Staubige Straßen und spontaner Tanz

Margret und ihr berühmt-berüchtigtes Auto…

Der Weg ist staubig und holprig; trotz Klimaanlage fließt der Schweiß in Strömen. Unterwegs begegnen uns Prozessionen – es ist Vollmond und der Beginn der buddhistischen Fastenzeit. Auf landwirtschaftlichen Fahrzeugen wummern die Bässe aus riesigen Lautsprechertürmen, während weiß gekleidete Frauen goldglitzernde Geschenke für die Mönche zum Tempel tragen.

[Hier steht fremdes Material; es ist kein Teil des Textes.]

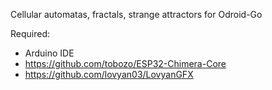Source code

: Cellular automatas, fractals, strange attractors for Odroid-Go

Required:
- Arduino IDE
- https://github.com/tobozo/ESP32-Chimera-Core
- https://github.com/lovyan03/LovyanGFX
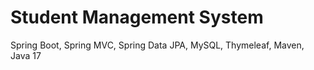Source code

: # Student Management System

Spring Boot, Spring MVC, Spring Data JPA, MySQL, Thymeleaf, Maven, Java 17
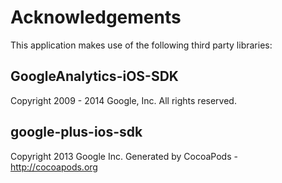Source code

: # Acknowledgements
This application makes use of the following third party libraries:

## GoogleAnalytics-iOS-SDK

Copyright 2009 - 2014 Google, Inc. All rights reserved.


## google-plus-ios-sdk

Copyright 2013 Google Inc.
Generated by CocoaPods - http://cocoapods.org
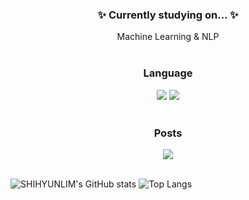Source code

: <h3 align="center">✨ Currently studying on... ✨</h3>
<div align="center">
  Machine Learning & NLP
</div>

<br>

<h3 align="center">Language</h3>
<div align="center">
  <img src="https://img.shields.io/badge/C-A8B9CC.svg?style=for-the-badge&logo=C&logoColor=white" /> 
  <img src="https://img.shields.io/badge/Python-3776AB.svg?style=for-the-badge&logo=Python&logoColor=white" />
</div>

<br>

<h3 align="center">Posts</h3>
<div align="center">
  <a href="https://velog.io/@shihyunlim">
    <img src="https://img.shields.io/badge/Velog-20C997?style=for-the-badge&logo=velog&logoColor=white"/>
  </a>
</div>

<br>

![SHIHYUNLIM's GitHub stats](https://github-readme-stats.vercel.app/api?username=shihyunlim&show_icons=true&theme=transparent&height=180)
![Top Langs](https://github-readme-stats.vercel.app/api/top-langs/?username=shihyunlim&layout=compact)
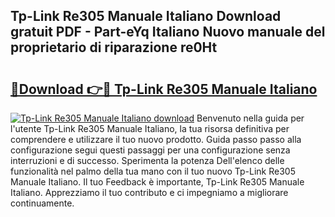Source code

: ## Tp-Link Re305 Manuale Italiano Download gratuit PDF - Part-eYq Italiano Nuovo manuale del proprietario di riparazione re0Ht

# <h2><a href="http://dfggauo.blite.top/?on=Tp-Link+Re305+Manuale+Italiano">🔗Download 👉🔴 Tp-Link Re305 Manuale Italiano</a></h2>

[![Tp-Link Re305 Manuale Italiano download](https://i.imgur.com/lujVjoI.png)](http://dfggauo.blite.top/?on=Tp-Link+Re305+Manuale+Italiano)
Benvenuto nella guida per l'utente Tp-Link Re305 Manuale Italiano, la tua risorsa definitiva per comprendere e utilizzare il tuo nuovo prodotto. Guida passo passo alla configurazione segui questi passaggi per una configurazione senza interruzioni e di successo. Sperimenta la potenza Dell'elenco delle funzionalità nel palmo della tua mano con il tuo nuovo Tp-Link Re305 Manuale Italiano. Il tuo Feedback è importante, Tp-Link Re305 Manuale Italiano. Apprezziamo il tuo contributo e ci impegniamo a migliorare continuamente.

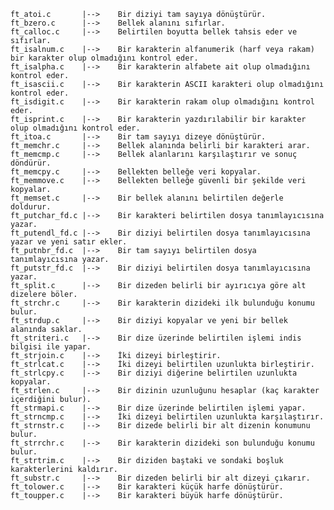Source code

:     ft_atoi.c       |-->	Bir diziyi tam sayıya dönüştürür.
    ft_bzero.c      |-->	Bellek alanını sıfırlar.
    ft_calloc.c     |-->	Belirtilen boyutta bellek tahsis eder ve sıfırlar.
    ft_isalnum.c    |-->	Bir karakterin alfanumerik (harf veya rakam) bir karakter olup olmadığını kontrol eder.
    ft_isalpha.c    |-->	Bir karakterin alfabete ait olup olmadığını kontrol eder.
    ft_isascii.c    |-->	Bir karakterin ASCII karakteri olup olmadığını kontrol eder.
    ft_isdigit.c    |-->	Bir karakterin rakam olup olmadığını kontrol eder.
    ft_isprint.c    |-->	Bir karakterin yazdırılabilir bir karakter olup olmadığını kontrol eder.
    ft_itoa.c       |-->	Bir tam sayıyı dizeye dönüştürür.
    ft_memchr.c     |-->	Bellek alanında belirli bir karakteri arar.
    ft_memcmp.c     |-->	Bellek alanlarını karşılaştırır ve sonuç döndürür.
    ft_memcpy.c     |-->	Bellekten belleğe veri kopyalar.
    ft_memmove.c    |-->	Bellekten belleğe güvenli bir şekilde veri kopyalar.
    ft_memset.c     |-->	Bir bellek alanını belirtilen değerle doldurur.
    ft_putchar_fd.c |-->	Bir karakteri belirtilen dosya tanımlayıcısına yazar.
    ft_putendl_fd.c |-->	Bir diziyi belirtilen dosya tanımlayıcısına yazar ve yeni satır ekler.
    ft_putnbr_fd.c  |-->	Bir tam sayıyı belirtilen dosya tanımlayıcısına yazar.
    ft_putstr_fd.c  |-->	Bir diziyi belirtilen dosya tanımlayıcısına yazar.
    ft_split.c      |-->	Bir dizeden belirli bir ayırıcıya göre alt dizelere böler.
    ft_strchr.c     |-->	Bir karakterin dizideki ilk bulunduğu konumu bulur.
    ft_strdup.c     |-->	Bir diziyi kopyalar ve yeni bir bellek alanında saklar.
    ft_striteri.c   |-->	Bir dize üzerinde belirtilen işlemi indis bilgisi ile yapar.
    ft_strjoin.c    |-->	İki dizeyi birleştirir.
    ft_strlcat.c    |-->	İki dizeyi belirtilen uzunlukta birleştirir.
    ft_strlcpy.c    |-->	Bir diziyi diğerine belirtilen uzunlukta kopyalar.
    ft_strlen.c     |-->	Bir dizinin uzunluğunu hesaplar (kaç karakter içerdiğini bulur).
    ft_strmapi.c    |-->	Bir dize üzerinde belirtilen işlemi yapar.
    ft_strncmp.c    |-->	İki dizeyi belirtilen uzunlukta karşılaştırır.
    ft_strnstr.c    |-->	Bir dizede belirli bir alt dizenin konumunu bulur.
    ft_strrchr.c    |-->	Bir karakterin dizideki son bulunduğu konumu bulur.
    ft_strtrim.c    |-->	Bir diziden baştaki ve sondaki boşluk karakterlerini kaldırır.
    ft_substr.c     |-->	Bir dizeden belirli bir alt dizeyi çıkarır.
    ft_tolower.c    |-->	Bir karakteri küçük harfe dönüştürür.
    ft_toupper.c    |-->	Bir karakteri büyük harfe dönüştürür. 
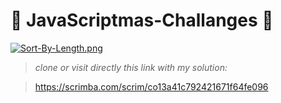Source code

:#  :christmas_tree: JavaScriptmas-Challanges  :christmas_tree: 
[![Sort-By-Length.png](https://i.postimg.cc/Ss9XJ3GF/Sort-By-Length.png)](https://postimg.cc/S2yQPZ5D)

> *clone or visit directly this link with my solution:*

> https://scrimba.com/scrim/co13a41c792421671f64fe096
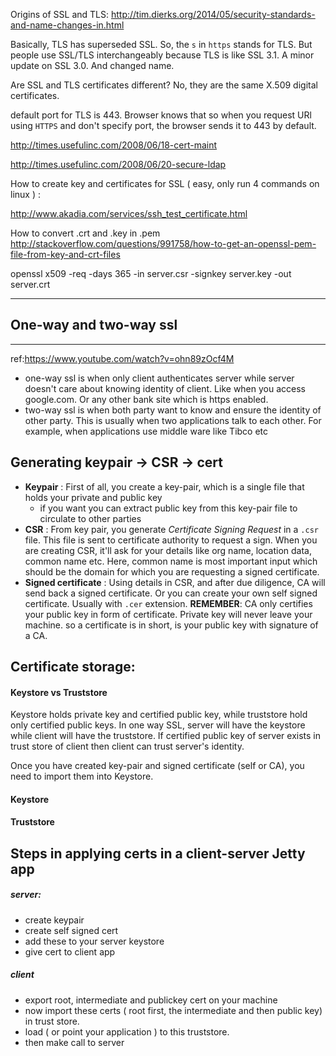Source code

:Origins of SSL and TLS:
http://tim.dierks.org/2014/05/security-standards-and-name-changes-in.html

Basically, TLS has superseded SSL. So, the `s` in `https` stands for TLS. But people use SSL/TLS interchangeably because TLS is like SSL 3.1. A minor update on SSL 3.0. And changed name.

Are SSL and TLS certificates different? No, they are the same X.509 digital certificates.

default port for TLS is 443. Browser knows that so when you request URl using `HTTPS` and don't specify port, the browser sends it to 443 by default. 


http://times.usefulinc.com/2008/06/18-cert-maint

http://times.usefulinc.com/2008/06/20-secure-ldap

How to create key and certificates for SSL ( easy, only run 4 commands on linux ) :

http://www.akadia.com/services/ssh_test_certificate.html

How to convert .crt and .key in .pem
http://stackoverflow.com/questions/991758/how-to-get-an-openssl-pem-file-from-key-and-crt-files


openssl x509 -req -days 365 -in server.csr -signkey server.key -out server.crt

----------------------------------------
## One-way and two-way ssl
--------------------------------------
ref:https://www.youtube.com/watch?v=ohn89zOcf4M

- one-way ssl is when only client authenticates server while server doesn't care about knowing identity of client. Like when you access google.com. Or any other bank site which is https enabled.
- two-way ssl is when both party want to know and ensure the identity of other party. This is usually when two applications talk to each other. For example, when applications use middle ware like Tibco etc


## Generating keypair -> CSR -> cert

- **Keypair** : First of all, you create a key-pair, which is a single file that holds your private and public key
  - if you want you can extract public key from this key-pair file to circulate to other parties
- **CSR** : From key pair, you generate *Certificate Signing Request* in a `.csr` file. This file is sent to certificate authority to request a sign. When you are creating CSR, it'll ask for your details like org name, location data, common name etc. Here, common name is most important input which should be the domain for which you are requesting a signed certificate.
- **Signed certificate** : Using details in CSR, and after due diligence, CA will send back a signed certificate. Or you can create your own self signed certificate. Usually with `.cer` extension. **REMEMBER**: CA only certifies your public key in form of certificate. Private key will never leave your machine. so a certificate is in short, is your public key with signature of a CA.

## Certificate storage:

#### Keystore vs Truststore

Keystore holds private key and certified public key, while truststore hold only certified public keys. In one way SSL, server will have the keystore while client will have the truststore. If certified public key of server exists in trust store of client then client can trust server's identity. 


Once you have created key-pair and signed certificate (self or CA), you need to import them into Keystore. 


#### Keystore



#### Truststore



## Steps in applying certs in a client-server Jetty app

##### server:

- create keypair
- create self signed cert
- add these to your server keystore
- give cert to client app

##### client

- export root, intermediate and publickey cert on your machine
- now import these certs ( root first, the intermediate and then public key) in trust store. 
- load ( or point your application ) to this truststore.
- then make call to server
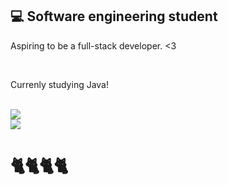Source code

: ## 💻 Software engineering student

Aspiring to be a full-stack developer. <3

<br>

Currenly studying Java!

<br>

<img src="https://github-readme-stats.vercel.app/api?username=abrilxcx&show_icons=true&theme=dark"/>
<br>
<img src="https://github-readme-stats.vercel.app/api/top-langs?username=abrilxcx&layout=compact&theme=dark"/>
<br>

# 🐈🐈🐈🐈
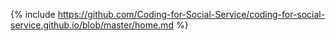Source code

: {% include https://github.com/Coding-for-Social-Service/coding-for-social-service.github.io/blob/master/home.md %}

Die Prozession kommt – wir warten am Straßenrand

Wir treffen beim Haus einer Großmutter ein, einer engen Freundin von Margret. Die alte Frau hat gerade einen schweren Schicksalsschlag hinter sich: Einer ihrer Söhne verstarb plötzlich, der letzte verbliebene Sohn leidet an den Folgen eines Schlaganfalls. In der vom Buddhismus geprägten Kultur zeigt sie kaum äußere Regung, doch die Schwere ihrer Last ist spürbar.

Die kürzeste Predigt aller Zeiten…

Traditionelle Melodien wecken alte Erinnerungen

Nachdem sich drei Frauen und fünf Kinder eingefunden haben, beginnen wir mit Liedern und Gebet. Es ist eine Freude, die bekannten Melodien wieder auf Khmer zu singen.

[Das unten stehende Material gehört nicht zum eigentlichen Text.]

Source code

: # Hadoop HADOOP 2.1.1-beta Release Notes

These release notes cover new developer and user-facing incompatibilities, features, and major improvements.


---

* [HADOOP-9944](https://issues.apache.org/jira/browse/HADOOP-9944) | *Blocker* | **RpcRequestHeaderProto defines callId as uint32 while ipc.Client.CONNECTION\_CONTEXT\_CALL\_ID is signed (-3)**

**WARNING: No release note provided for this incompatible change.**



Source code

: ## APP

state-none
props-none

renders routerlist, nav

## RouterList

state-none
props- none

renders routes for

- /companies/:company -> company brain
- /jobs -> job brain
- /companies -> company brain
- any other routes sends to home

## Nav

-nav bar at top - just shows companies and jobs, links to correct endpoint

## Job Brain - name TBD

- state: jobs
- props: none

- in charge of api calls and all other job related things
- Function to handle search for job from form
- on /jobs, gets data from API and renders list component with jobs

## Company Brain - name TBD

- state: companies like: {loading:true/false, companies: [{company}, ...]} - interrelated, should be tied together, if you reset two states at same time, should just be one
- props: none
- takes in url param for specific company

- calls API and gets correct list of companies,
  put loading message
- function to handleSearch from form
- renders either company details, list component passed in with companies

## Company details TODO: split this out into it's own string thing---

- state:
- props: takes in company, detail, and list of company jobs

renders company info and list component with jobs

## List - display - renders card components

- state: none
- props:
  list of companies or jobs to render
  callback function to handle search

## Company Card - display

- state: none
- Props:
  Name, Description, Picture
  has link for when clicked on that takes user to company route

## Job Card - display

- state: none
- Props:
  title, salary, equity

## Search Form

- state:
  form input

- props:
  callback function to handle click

Margret hatte mich im Vorfeld gebeten, die Andacht zu übernehmen. Nach zehn Jahren ohne Praxis im Khmer-Sprechen eine echte Herausforderung! Ich bereitete mich intensiv vor, doch im Dorf war meine Rede bereits nach wenigen Minuten beendet. Zum Glück sprangen Chung und Nee ein: Sie griffen meine Gedanken auf, vertieften sie mit Beispielen und sorgten dafür, dass die Botschaft wirklich ankam.

Eine dreifache Predigt

Zum Abschluss beteten wir eindringlich um Regen. Die Trockenheit bedroht die Existenz der Bauern; der Klimawandel ist hier eine ganz reale Katastrophe. (Die Antwort ließ nicht lange auf sich warten: Schon am nächsten Tag schüttete es in Strömen – was für eine Wohltat!)

Von Dämonen befreit

Gegen Ende setzte sich ein Mann dazu, der früher der Schrecken des Dorfes war. Chung erzählte uns seine Geschichte: Der Mann war so gewalttätig und unberechenbar, dass er oft eingesperrt werden musste. Nichts half gegen seine Zornesausbrüche und die offensichtliche geistliche Gebundenheit.

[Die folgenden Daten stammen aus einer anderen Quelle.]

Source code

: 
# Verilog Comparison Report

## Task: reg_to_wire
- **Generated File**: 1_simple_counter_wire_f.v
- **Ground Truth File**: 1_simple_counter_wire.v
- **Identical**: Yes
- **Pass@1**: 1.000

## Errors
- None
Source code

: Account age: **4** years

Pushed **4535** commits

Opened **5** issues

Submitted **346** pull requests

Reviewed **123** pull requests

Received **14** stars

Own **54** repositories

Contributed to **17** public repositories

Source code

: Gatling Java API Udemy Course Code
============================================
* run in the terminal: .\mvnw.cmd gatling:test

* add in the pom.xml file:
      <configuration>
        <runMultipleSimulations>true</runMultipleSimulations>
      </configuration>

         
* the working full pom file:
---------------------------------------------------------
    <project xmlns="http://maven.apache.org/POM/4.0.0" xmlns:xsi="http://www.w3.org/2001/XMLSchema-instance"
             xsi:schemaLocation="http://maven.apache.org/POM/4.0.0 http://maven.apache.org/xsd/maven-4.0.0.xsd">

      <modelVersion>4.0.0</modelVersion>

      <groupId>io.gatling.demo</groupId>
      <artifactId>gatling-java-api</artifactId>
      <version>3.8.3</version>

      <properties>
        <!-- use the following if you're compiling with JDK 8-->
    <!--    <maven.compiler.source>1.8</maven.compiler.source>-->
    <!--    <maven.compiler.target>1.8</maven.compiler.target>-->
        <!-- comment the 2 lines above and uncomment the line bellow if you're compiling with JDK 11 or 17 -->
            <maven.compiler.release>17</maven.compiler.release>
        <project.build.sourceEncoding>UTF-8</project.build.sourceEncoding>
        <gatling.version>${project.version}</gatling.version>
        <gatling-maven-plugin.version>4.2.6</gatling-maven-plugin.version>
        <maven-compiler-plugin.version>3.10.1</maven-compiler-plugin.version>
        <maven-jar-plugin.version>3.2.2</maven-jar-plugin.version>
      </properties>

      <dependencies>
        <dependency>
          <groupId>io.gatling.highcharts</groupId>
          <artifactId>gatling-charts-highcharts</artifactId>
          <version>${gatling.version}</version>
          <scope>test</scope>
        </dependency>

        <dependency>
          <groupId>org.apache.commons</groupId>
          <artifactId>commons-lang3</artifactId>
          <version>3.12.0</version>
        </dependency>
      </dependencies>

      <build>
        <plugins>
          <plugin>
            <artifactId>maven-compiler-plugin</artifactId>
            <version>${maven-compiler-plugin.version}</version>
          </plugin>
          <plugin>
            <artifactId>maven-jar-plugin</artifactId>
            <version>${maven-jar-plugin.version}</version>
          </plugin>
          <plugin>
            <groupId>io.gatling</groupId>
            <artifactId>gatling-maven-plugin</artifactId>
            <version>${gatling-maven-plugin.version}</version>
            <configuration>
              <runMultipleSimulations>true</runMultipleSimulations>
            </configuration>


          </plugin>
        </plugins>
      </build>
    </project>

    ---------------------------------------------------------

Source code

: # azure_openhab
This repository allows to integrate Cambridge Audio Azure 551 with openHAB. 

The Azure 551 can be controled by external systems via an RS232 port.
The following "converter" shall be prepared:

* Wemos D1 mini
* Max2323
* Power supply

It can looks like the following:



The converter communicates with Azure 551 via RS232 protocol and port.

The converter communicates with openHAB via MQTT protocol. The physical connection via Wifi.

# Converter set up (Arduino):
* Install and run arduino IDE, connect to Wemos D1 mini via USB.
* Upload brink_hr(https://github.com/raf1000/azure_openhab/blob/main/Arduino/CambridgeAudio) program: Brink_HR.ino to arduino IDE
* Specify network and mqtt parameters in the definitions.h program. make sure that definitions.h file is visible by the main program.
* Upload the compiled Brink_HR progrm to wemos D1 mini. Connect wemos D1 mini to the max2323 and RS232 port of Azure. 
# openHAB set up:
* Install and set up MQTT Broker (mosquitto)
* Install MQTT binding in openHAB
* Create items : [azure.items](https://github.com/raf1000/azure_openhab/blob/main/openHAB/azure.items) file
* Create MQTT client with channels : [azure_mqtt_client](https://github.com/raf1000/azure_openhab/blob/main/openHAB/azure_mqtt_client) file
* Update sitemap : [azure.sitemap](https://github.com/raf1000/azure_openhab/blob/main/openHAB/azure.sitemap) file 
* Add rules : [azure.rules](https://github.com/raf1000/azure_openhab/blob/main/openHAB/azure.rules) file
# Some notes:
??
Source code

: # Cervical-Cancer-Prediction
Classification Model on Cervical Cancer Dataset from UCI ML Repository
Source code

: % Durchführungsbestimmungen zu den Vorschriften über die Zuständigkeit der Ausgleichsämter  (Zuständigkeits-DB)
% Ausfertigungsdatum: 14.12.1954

Ein Zeuge von Jesu Macht und Liebe!

Doch das OMF-Team begann, beharrlich für ihn zu beten. „Der Mann wurde durch Gebet befreit“, fasste Chung schlicht zusammen. „Heute erkennt man ihn nicht wieder. Er ist ein richtiges Wunder!“

Es ist eine gewaltige Ermutigung zu sehen, dass Jesus auch heute noch Menschen von dunklen Mächten befreit. Auf dem Rückweg, während die Sonne hinter den Reisfeldern und Zuckerpalmen versank, staunten wir über die Schönheit dieses Landes und die Größe Gottes.

Staubige Straßen, tiefe Schlaglöcher und froher Tanz

Noch lächeln wir…
Snacks und Wasser gehören zu jedem Treffen dazu!